# Tasks for this exercise:
a - Using the article on meat plant workers below (not the listing that follows it), decide whether each statement agrees with it: (i) the workers who spoke gave their names openly; (ii) the Netherlands is the largest exporter of meat in the EU; (iii) most of the industry's workers are employed directly by meat companies. For each, answer yes or no and quote the words of the article that settle it.
b - Write a continuation of the article on meat plant workers below, starting right after its final sentence.

# Passage to read:
Trapped in jobs that make them feel worthless, meat plant workers have spoken out about working life in an industry accused of using temporary agencies to avoid employment responsibilities.
Speaking on condition of anonymity, Romanian and Polish workers described intimidation and gruelling conditions on the factory floor, inconsistent coronavirus measures and feeling afraid to report sickness, in a joint investigation by the Guardian and Lighthouse Reports. All are employed by agencies and most are currently working at, or have recently left, the Dutch company Van Rooi Meat.
“We feel like animals,” said Joe*. “All the workers are unhappy with these conditions … but people are afraid to talk.” Another worker said: “I feel worthless.”
The Netherlands is a food powerhouse and the second largest exporter of agricultural products after the US, despite being less than 0.5% its size. It is the largest exporter of meat in the EU, and home to Europe’s largest meat-processing company.
But the dark underbelly of that success story has been exposed, say union representatives, by the coronavirus pandemic. Roughly 80% of the industry’s workers are from central and eastern Europe and employed by temporary agencies rather than directly by meat companies. According to John Klijn from the Netherlands Trade Union Confederation (FNV), they are treated as “second-class workers”.
Temporary contracts and a lack of regulation have left workers hostage to the contentious conditions imposed upon them by agencies, while enabling meat companies to escape liability.

# Available data:
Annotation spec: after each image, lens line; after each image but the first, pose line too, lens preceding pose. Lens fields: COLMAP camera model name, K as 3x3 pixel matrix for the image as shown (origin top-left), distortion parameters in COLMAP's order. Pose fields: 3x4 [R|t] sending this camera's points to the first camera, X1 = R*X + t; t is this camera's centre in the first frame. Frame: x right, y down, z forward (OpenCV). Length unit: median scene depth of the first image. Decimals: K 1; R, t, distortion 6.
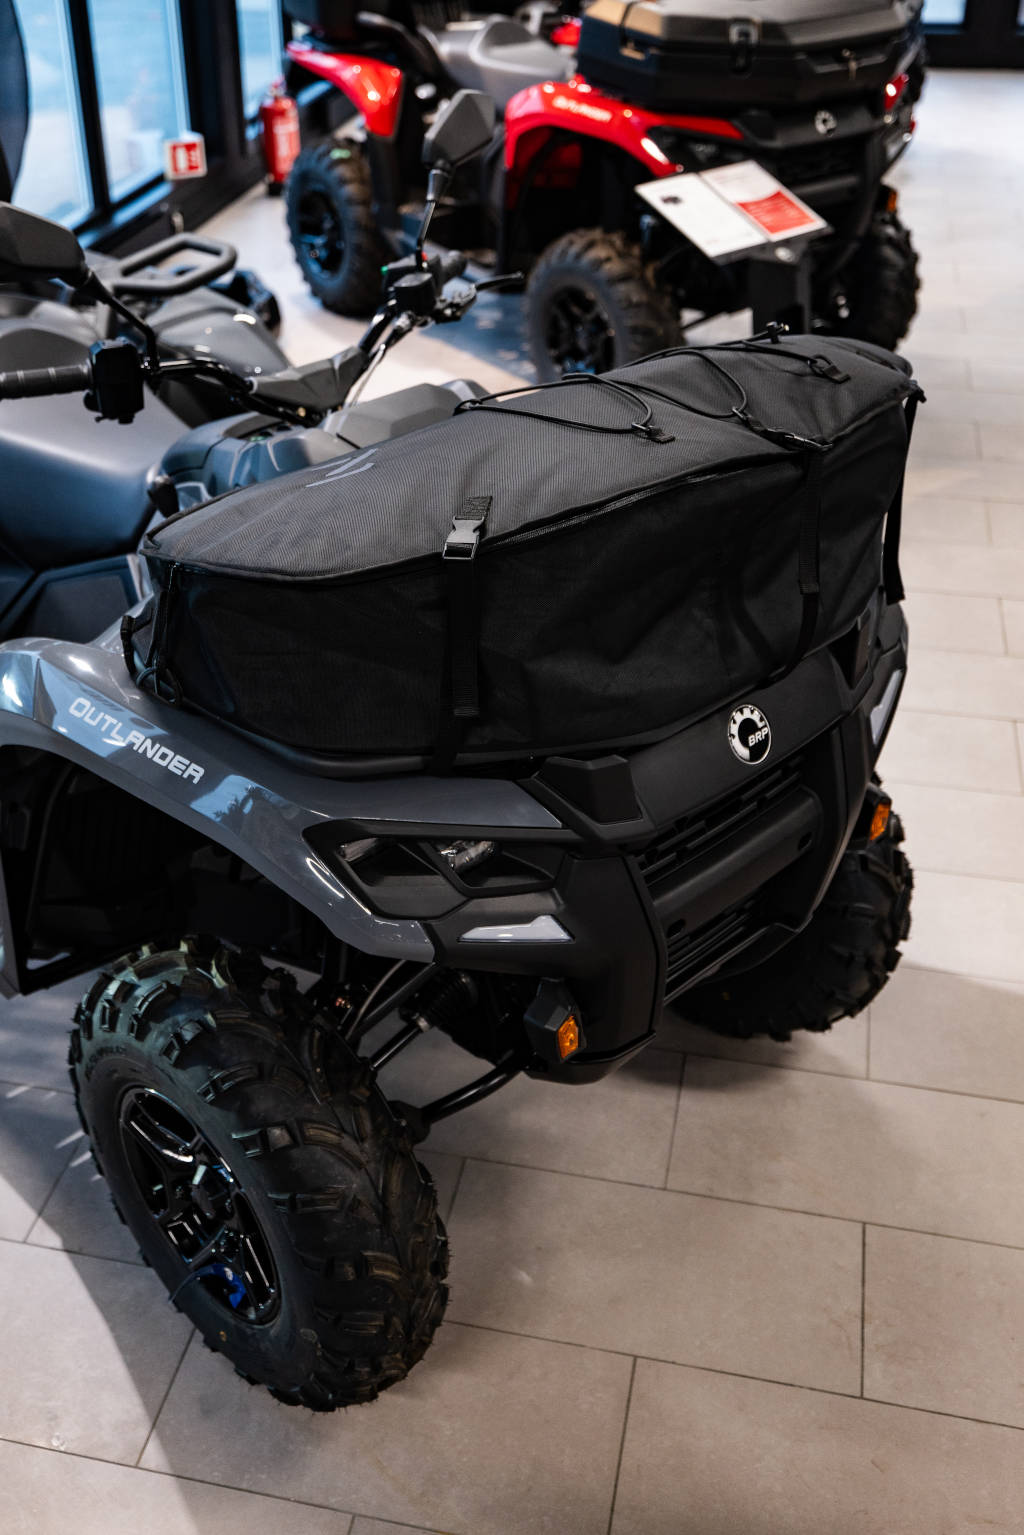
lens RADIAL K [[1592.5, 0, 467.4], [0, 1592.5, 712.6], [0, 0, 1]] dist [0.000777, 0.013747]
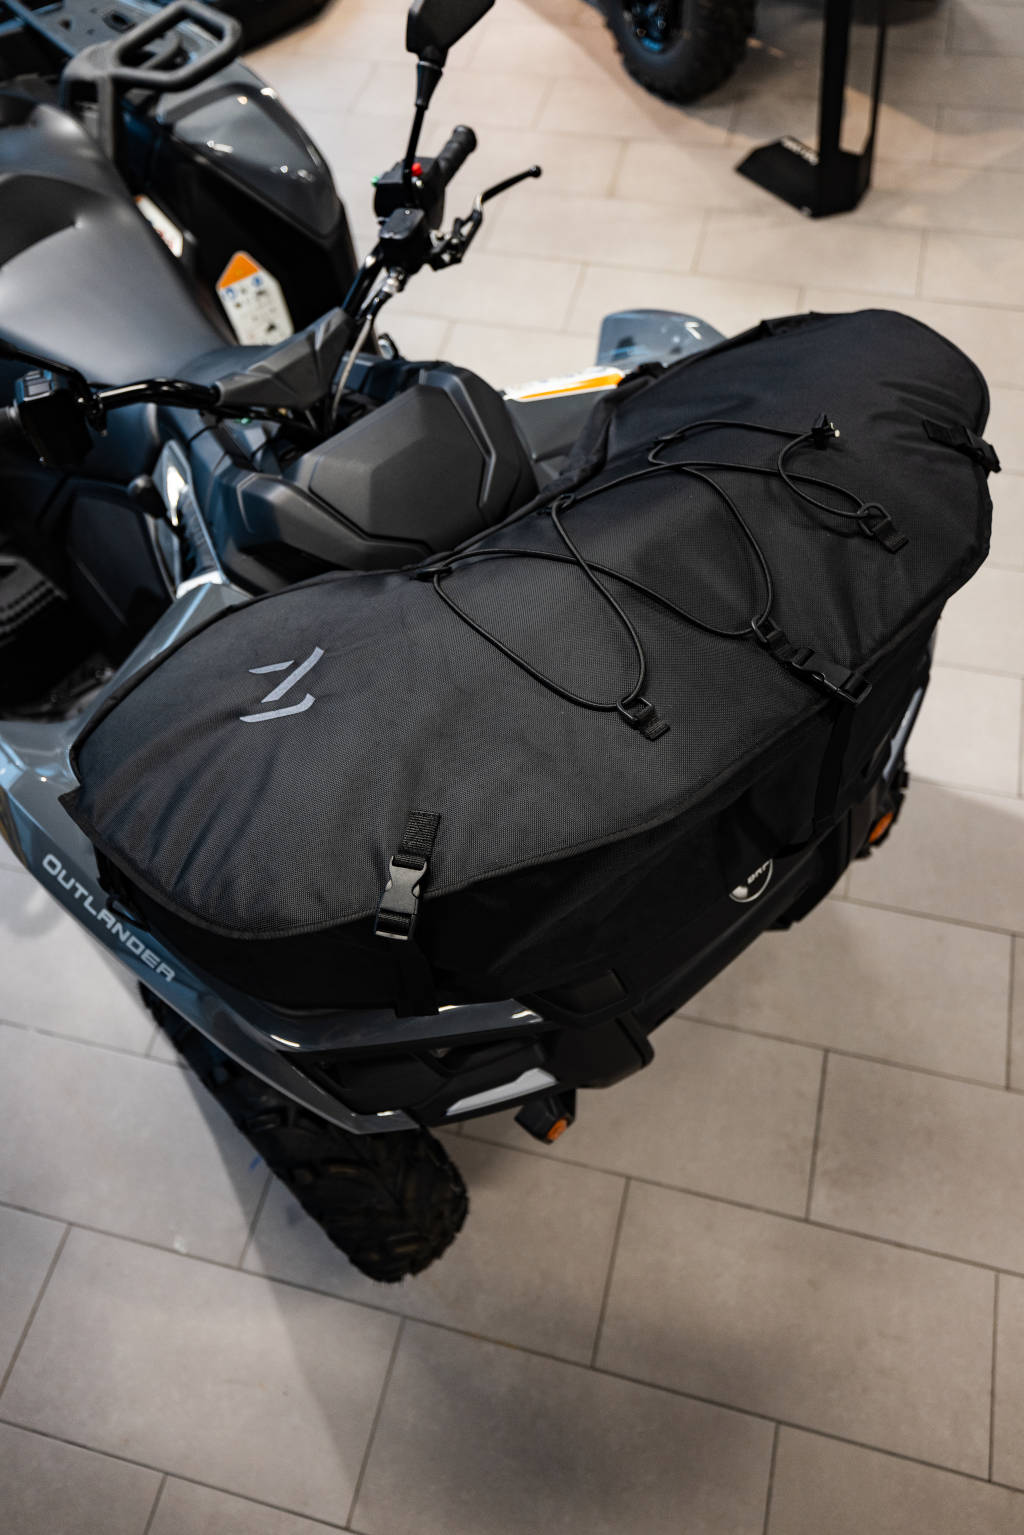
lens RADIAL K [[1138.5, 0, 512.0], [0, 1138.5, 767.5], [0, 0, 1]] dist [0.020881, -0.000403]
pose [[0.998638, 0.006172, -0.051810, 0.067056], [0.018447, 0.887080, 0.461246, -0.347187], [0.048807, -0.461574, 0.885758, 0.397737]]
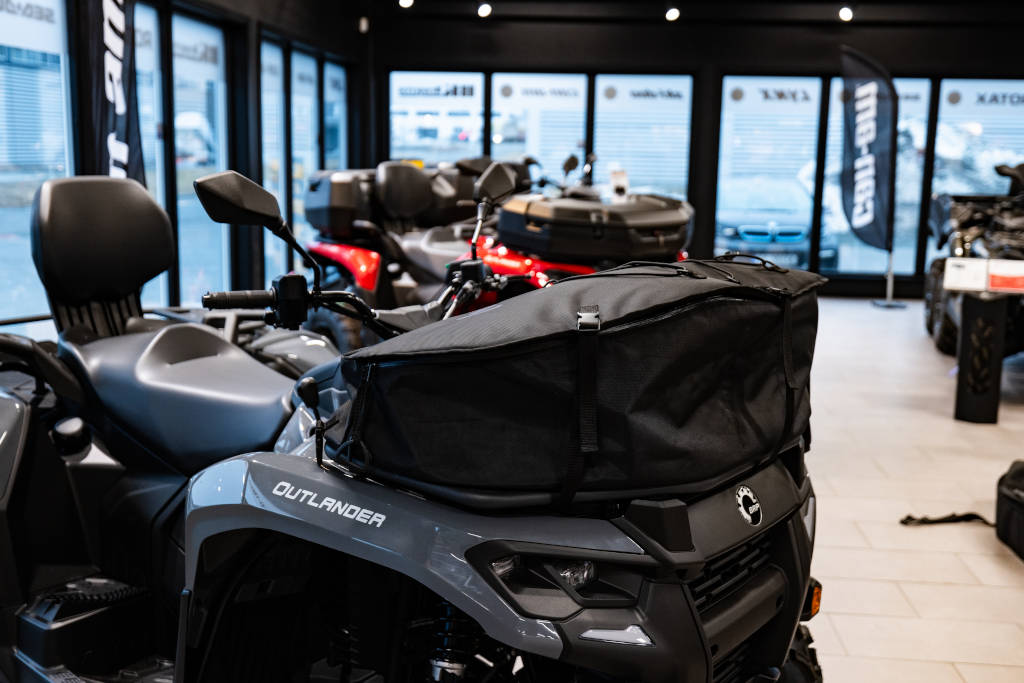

# Numbered answers:
a -
(i) No: "Speaking on condition of anonymity"
(ii) Yes: "It is the largest exporter of meat in the EU"
(iii) No: "employed by temporary agencies rather than directly by meat companies"

b -
Pressure and verbal abuse
On the factory floor, people working at Van Rooi’s Helmond and Someren sites reported feeling pressured to “work beyond their physical limits”, verbal abuse and intimidation.
“One week we had to push like horses … until we literally dropped down,” said Anna, adding that the conditions had taken a heavy mental and physical toll.
“Even if you work 12 hours a day, they don’t take you into account: they don’t think you are worth anything,” said Max. “When it comes to the way people are treated, this is a tragedy.” He described workers being humiliated and called names by managers. “I’ve had enough with the stress.”
One worker claims he was physically pushed and grabbed by Dutch supervisors and witnessed one tell a colleague to kneel while holding leave request forms in their mouth. Van Rooi Meat says it is not aware of such cases or of verbal abuse. It added: “We hope these workers come to us so we can get to the bottom [of] this.”
“They don’t care about the people,” said Joe, adding that many felt powerless to challenge the conditions.
The company said it didn’t agree that workers were treated like animals, but agreed that the work was demanding. “This is work you have to get used to. The most difficult positions are occupied by people who have been working for eight to 10 years. This proves the opposite that once people are used to it, they stay.”
Van Rooi told the Guardian: “We treat everyone as human and we are always open for dialogue. We feel that we treat the workers properly. At the moment we offer them free food and drinks in the canteens because of corona.”
Coronavirus measures
Workers at both sites reported feeling unsafe during the pandemic. Slaughterhouses have emerged as a hotspot for coronavirus in many countries, notably Ireland, Germany, Brazil and the US. In the Netherlands outbreaks have occurred at other plants as well as at Van Rooi’s Helmond site, which closed at the end of May after 21 workers tested positive.
Workers claim that precautions were lacking. Max says there was little information and that even when the first people became sick no measures were taken. Workers reported seeing ill people continue to work with little social distancing.
Measures have improved since Helmond reopened, though workers there and at Someren continue to claim regulations are inconsistently enforced outside of official inspection times – including social distancing in dressing rooms, canteens and on transport to the sites.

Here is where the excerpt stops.